The Loser Lament of “Loophole Louie”
Aug 6th, 2008 | By Dan Pero | Category: Judicial Elections, State Battlegrounds, Tort Reform, Trial Lawyers, Wisconsin |
Print
Former Wisconsin Supreme Court Justice Louis B. Butler, Jr., remains Exhibit A in the drive to protect voters’ rights in state judicial elections.
After losing an election to the high court by a whopping two-to-one margin in 2000, Mr. Butler managed to finally secure a place for himself on the bench through an appointment by Gov. Jim Doyle. When it came time for Justice Butler to face the voters again this spring, the good people of Wisconsin again exercised their judgment and threw him off the court.
Now Mr. Butler is portraying himself as a martyr for consumer rights. In a revealing piece in the Wisconsin Law Journal, Citizen Butler says the election sent a message to judges: “Do not vote against business interests.”
He went on to opine: “A powerful special interest group, WMC (Wisconsin Manufacturers & Commerce), decided that I had to go. Because I sometimes rule in favor of consumers, that was unacceptable.” Actually, it was because he ruled in favor of trial lawyers—all the time! – that voters threw him out.
Put aside the question of whether Wisconsin’s business community—its managers, workers, and pensioners—are truly a “special-interest,” or simply the backbone of Wisconsin life and economy. The reason Mr. Butler had to go was that he arrogated to himself breathtaking legislative power that broke with precedent.
- After the Wisconsin legislature passed a statutory cap on non-economic damages in medical-malpractice cases, then-Justice Butler and his activist colleagues decided in Ferdon v. Wisconsin Patients Compensation Fund that the measure was unconstitutional. In a 4 to 3 majority, the Butler majority contended that the legislature’s reasoning was wrong.

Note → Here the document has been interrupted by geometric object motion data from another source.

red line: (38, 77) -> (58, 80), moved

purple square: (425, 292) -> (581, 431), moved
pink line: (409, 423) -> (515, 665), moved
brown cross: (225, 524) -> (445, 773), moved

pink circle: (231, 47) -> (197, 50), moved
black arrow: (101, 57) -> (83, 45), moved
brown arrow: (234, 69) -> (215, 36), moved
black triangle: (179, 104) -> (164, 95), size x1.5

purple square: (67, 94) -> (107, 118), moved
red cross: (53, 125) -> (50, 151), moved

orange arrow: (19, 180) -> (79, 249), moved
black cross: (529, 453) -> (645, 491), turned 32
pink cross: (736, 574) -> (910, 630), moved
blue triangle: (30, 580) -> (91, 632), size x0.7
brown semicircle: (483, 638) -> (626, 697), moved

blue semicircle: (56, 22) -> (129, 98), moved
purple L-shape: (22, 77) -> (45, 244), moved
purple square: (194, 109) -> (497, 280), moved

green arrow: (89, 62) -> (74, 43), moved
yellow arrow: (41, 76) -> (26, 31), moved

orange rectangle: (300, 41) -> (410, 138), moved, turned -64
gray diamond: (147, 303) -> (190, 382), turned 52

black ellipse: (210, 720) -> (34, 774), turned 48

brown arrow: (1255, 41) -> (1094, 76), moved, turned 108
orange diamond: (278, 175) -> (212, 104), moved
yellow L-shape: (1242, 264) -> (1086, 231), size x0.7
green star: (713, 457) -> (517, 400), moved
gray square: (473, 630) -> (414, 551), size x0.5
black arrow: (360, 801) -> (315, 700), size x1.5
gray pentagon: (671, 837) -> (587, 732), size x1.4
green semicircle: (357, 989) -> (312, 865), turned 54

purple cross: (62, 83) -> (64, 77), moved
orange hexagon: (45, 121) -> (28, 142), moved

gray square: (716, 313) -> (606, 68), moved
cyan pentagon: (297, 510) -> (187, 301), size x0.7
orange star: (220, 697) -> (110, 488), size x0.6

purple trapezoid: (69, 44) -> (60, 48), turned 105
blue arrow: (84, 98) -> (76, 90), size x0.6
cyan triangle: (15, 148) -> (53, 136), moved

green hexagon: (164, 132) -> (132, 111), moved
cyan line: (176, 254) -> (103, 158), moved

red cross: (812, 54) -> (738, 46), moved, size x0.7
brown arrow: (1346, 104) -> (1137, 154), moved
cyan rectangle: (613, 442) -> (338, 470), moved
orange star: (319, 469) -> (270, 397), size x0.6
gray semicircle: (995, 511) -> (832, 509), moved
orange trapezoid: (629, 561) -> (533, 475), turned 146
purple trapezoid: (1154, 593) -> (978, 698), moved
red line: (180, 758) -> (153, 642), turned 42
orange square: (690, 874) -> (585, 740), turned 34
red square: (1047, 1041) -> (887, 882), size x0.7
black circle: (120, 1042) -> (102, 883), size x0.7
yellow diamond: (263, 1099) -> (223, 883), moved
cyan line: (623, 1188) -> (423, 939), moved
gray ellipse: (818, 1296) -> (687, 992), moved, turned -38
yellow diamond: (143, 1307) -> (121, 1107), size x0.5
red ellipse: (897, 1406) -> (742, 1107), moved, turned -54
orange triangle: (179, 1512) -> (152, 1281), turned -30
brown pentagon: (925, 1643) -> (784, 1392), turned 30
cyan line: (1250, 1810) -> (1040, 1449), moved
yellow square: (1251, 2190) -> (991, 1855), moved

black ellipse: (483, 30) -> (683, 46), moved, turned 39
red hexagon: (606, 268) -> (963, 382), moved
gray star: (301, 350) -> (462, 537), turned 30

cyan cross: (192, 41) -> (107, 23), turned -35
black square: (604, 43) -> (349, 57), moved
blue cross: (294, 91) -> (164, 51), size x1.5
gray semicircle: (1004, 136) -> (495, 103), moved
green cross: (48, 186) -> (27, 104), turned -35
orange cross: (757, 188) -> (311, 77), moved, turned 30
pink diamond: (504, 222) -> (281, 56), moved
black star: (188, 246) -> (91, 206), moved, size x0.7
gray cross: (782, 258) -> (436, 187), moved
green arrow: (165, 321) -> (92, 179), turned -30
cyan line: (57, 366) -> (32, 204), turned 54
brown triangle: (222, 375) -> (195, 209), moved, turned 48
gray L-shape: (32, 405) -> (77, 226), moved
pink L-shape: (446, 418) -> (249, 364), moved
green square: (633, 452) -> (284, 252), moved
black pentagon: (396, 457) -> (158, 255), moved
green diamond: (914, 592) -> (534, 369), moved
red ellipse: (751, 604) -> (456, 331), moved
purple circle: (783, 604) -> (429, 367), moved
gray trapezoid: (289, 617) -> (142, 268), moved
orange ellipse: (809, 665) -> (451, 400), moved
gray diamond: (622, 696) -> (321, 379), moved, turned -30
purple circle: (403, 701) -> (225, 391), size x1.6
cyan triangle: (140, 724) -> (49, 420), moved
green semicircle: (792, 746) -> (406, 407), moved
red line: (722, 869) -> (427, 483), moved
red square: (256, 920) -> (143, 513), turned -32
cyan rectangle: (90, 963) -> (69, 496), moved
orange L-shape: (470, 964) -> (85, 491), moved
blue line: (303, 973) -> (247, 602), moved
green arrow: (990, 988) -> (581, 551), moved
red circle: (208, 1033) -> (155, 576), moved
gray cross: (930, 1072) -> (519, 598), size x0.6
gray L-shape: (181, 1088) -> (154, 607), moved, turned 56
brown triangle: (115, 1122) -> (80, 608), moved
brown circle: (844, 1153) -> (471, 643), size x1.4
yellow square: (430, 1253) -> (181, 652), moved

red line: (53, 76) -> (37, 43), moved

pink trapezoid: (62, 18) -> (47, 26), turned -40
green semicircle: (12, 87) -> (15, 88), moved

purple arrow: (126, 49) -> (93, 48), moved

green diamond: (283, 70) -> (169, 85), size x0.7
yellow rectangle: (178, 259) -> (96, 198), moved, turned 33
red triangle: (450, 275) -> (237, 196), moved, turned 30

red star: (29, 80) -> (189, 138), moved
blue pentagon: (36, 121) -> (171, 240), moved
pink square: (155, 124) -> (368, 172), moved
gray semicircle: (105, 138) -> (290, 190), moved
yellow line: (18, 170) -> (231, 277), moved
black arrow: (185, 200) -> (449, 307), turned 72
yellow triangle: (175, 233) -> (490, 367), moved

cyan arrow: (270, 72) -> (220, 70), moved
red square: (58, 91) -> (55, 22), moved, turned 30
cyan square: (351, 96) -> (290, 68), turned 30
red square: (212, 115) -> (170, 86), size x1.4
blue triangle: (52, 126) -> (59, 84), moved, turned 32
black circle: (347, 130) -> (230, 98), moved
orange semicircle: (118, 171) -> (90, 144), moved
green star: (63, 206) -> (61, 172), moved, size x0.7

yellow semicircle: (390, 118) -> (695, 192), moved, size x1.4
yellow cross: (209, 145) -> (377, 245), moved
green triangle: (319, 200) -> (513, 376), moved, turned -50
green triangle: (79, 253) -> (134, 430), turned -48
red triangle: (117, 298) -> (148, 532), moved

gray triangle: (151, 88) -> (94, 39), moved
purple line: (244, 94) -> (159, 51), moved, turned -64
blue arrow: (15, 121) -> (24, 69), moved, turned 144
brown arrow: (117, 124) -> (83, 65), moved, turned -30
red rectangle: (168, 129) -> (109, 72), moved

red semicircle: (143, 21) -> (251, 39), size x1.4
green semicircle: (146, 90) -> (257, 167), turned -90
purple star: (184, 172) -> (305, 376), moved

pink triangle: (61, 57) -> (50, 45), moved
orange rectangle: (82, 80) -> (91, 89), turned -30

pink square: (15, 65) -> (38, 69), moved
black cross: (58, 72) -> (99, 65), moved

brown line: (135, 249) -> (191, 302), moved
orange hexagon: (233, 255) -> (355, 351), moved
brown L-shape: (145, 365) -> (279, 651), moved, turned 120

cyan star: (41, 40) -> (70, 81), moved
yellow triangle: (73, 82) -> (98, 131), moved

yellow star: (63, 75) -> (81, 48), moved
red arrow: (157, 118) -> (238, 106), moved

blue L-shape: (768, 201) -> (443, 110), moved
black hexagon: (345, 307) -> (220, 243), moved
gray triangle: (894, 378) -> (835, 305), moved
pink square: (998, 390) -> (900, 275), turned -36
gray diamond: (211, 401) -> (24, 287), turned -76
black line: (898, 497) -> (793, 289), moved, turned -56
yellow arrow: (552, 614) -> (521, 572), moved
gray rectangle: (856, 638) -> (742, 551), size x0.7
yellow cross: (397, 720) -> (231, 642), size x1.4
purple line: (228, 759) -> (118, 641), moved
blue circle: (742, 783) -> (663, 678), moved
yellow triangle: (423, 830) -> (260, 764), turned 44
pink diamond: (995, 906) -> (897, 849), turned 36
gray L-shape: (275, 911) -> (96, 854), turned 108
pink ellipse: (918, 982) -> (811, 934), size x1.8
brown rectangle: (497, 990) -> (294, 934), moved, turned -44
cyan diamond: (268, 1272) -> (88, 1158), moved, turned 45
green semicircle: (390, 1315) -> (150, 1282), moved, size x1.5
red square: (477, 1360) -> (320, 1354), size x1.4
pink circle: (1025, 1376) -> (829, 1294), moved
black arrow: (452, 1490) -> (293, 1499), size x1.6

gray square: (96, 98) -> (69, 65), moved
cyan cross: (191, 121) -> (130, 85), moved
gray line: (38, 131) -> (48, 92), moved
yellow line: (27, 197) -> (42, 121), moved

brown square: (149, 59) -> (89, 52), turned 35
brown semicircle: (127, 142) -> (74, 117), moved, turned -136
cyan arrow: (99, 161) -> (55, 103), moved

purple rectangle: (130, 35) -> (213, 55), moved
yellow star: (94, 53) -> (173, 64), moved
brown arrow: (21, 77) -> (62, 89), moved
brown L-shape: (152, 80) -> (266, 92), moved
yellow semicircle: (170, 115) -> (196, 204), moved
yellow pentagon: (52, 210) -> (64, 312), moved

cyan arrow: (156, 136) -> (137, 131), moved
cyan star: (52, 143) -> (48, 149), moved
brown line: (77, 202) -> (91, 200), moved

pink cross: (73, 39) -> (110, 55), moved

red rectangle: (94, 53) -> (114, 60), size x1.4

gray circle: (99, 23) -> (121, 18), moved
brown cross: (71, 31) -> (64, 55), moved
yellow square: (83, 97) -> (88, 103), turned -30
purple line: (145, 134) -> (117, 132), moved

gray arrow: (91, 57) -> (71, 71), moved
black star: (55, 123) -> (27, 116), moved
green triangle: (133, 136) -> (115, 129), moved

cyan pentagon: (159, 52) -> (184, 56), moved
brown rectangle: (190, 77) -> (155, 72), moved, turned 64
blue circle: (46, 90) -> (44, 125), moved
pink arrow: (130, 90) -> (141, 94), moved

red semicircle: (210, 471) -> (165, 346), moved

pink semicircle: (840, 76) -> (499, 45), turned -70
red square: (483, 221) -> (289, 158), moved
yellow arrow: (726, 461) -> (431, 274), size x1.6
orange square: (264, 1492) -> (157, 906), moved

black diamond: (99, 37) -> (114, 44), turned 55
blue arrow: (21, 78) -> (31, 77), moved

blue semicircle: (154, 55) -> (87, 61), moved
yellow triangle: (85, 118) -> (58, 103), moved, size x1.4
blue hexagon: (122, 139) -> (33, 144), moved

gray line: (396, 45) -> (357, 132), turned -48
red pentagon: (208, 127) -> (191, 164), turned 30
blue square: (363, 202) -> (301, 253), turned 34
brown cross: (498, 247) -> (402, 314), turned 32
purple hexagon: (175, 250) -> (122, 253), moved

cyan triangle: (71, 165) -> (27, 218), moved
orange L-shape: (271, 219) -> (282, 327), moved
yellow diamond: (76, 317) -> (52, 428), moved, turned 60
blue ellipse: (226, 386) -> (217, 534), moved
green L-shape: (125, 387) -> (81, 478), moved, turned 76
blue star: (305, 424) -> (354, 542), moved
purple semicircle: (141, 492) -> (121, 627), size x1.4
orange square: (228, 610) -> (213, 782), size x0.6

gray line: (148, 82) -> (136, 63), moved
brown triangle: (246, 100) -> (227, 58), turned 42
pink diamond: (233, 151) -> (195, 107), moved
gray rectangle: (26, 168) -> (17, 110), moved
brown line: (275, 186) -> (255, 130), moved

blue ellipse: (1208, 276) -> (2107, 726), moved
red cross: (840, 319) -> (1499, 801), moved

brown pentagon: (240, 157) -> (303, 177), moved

- The same Butler majority transferred the burden of proof in lead-paint cases from plaintiffs to defendants in Thomas v. Mallett. The dissent complained that defendants “can be held liable for a product they may or may not have produced, which may or may not have caused the plaintiff’s injuries, based on conducted that may have occurred over 100 years ago…”
The first case is an example of a court fully supplanting a democratically elected legislature. The second case is an example of a court cravenly serving its trial bar supporters.
Thanks to the voters, Mr. Butler is free to be the activist he wants to be—as a private citizen!